Online forum connects Vt. residents in rural towns
By LISA RATHKE / Associated Press / October 13, 2013
MONTPELIER, Vt. (AP) — When Tropical Storm Irene flooded mountain valley towns in Vermont two years ago, some savvy residents turned to social media to rally for help and spread news.
Their posts on Facebook pages and other community forums were answered in droves with volunteers, fundraising and supplies.
Now advocates are making sure every community has access to an online community platform where they can share information with their neighbors and pull together in times of need as Vermont spreads broadband service to all corners of the rural state.
An online community called Front Porch Forum is now available to all 251 Vermont towns and cities. Residents can register for free, and once 100 people have signed up in the community, it goes live.
Michael Wood-Lewis and his wife started a precursor to the forum in 2000 after they moved into a south-end Burlington neighborhood where they didn’t know their neighbors. They got such positive feedback that they wanted to expand it elsewhere, Wood-Lewis said.
‘‘It’s just remarkable to watch how folks put it to use,’’ he said.
In 2006, they formed a business and added community forums for towns across Chittenden County. By August of this year, the forum had expanded to every community in Vermont with help from about $300,000 in a federal disaster relief grant that is being used for software development, marketing and ramping up service.
Towns and cities with a strong presence on Front Porch Forum had an easier time pulling together after Irene because they had a platform to communicate, said Sharon Combes-Farr, project director for the Vermont Digital Economy Project, who directs the grant.
Meg Allison, of Moretown, used the forum during Irene when the village was evacuated and roads were washed away.
‘‘We had one thing going for us that some other towns did not—a digital infrastructure and a citizenry who knew how to use digital tools to communicate, to organize, and ultimately, to continue our long-term recovery,’’ she said in a blog in 2013.
The days and weeks following Irene, interest in Front Porch Forum exploded in the town with dozens and dozens signing up, Allison said.
The forum offers an outlet for members to get baby sitter recommendations, borrow equipment, spread the word about a lost pet and launch a reading group.

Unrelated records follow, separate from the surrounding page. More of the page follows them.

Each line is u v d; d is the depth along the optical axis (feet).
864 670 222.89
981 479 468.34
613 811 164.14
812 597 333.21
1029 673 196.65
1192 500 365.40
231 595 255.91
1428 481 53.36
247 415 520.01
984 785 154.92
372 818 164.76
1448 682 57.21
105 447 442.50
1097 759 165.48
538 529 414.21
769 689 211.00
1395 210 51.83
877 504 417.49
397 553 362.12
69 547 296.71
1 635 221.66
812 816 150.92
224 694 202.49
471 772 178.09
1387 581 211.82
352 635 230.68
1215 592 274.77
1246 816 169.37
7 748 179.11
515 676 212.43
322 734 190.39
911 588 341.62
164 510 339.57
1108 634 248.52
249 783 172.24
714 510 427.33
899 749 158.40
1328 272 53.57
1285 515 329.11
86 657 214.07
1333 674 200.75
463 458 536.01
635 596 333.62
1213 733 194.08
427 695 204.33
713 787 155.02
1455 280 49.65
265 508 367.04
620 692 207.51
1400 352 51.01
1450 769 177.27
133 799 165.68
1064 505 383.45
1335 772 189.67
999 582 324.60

Forum staffers monitor the forums to keep discussions civil. Besides the grant, the forum is supported through advertising.
A similar private social network started in San Francisco in 2010 called NextDoor. More than 100 cities around the country now use it, according to its website.
In the Vermont town of Westford, population 2,027, a food shelf got off the ground through Front Porch Forum.
Julia Andrews responded to a post from a woman asking for help starting a food pantry. They became partners six years ago and still use the forum to organize volunteers, food drives and events.
‘‘I can also say it’s very useful for thanking people who contribute,’’ Andrews said.
It’s also helpful for organizing meetings and sales, said Spencer Palmer, who helped bring the service to the small Addison County town of Weybridge. Palmer says his biggest coup was selling a full-size tractor within a day.
Susan Clark, of Middlesex, recently posted on the forum asking to borrow a stationary bike for a month as her son recovered from an injured knee.
‘‘I was getting emails and phone calls for two days with people offering to loan theirs,’’ she said in an email.
On the forum, local officials post meetings, votes and news about upcoming road work. The school board has conducted surveys about improvements to facilities. Some residents have posted gardening tips, seasonal recipes, poems, and weather records. They also warn about burglaries or other problems.
‘‘My hope is that it makes us feel less polarized and isolated, so that when controversial issues do come up, it’s that much more likely that we can come together face-to-face and talk about them in a civil, respectful manner,’’ Clark said.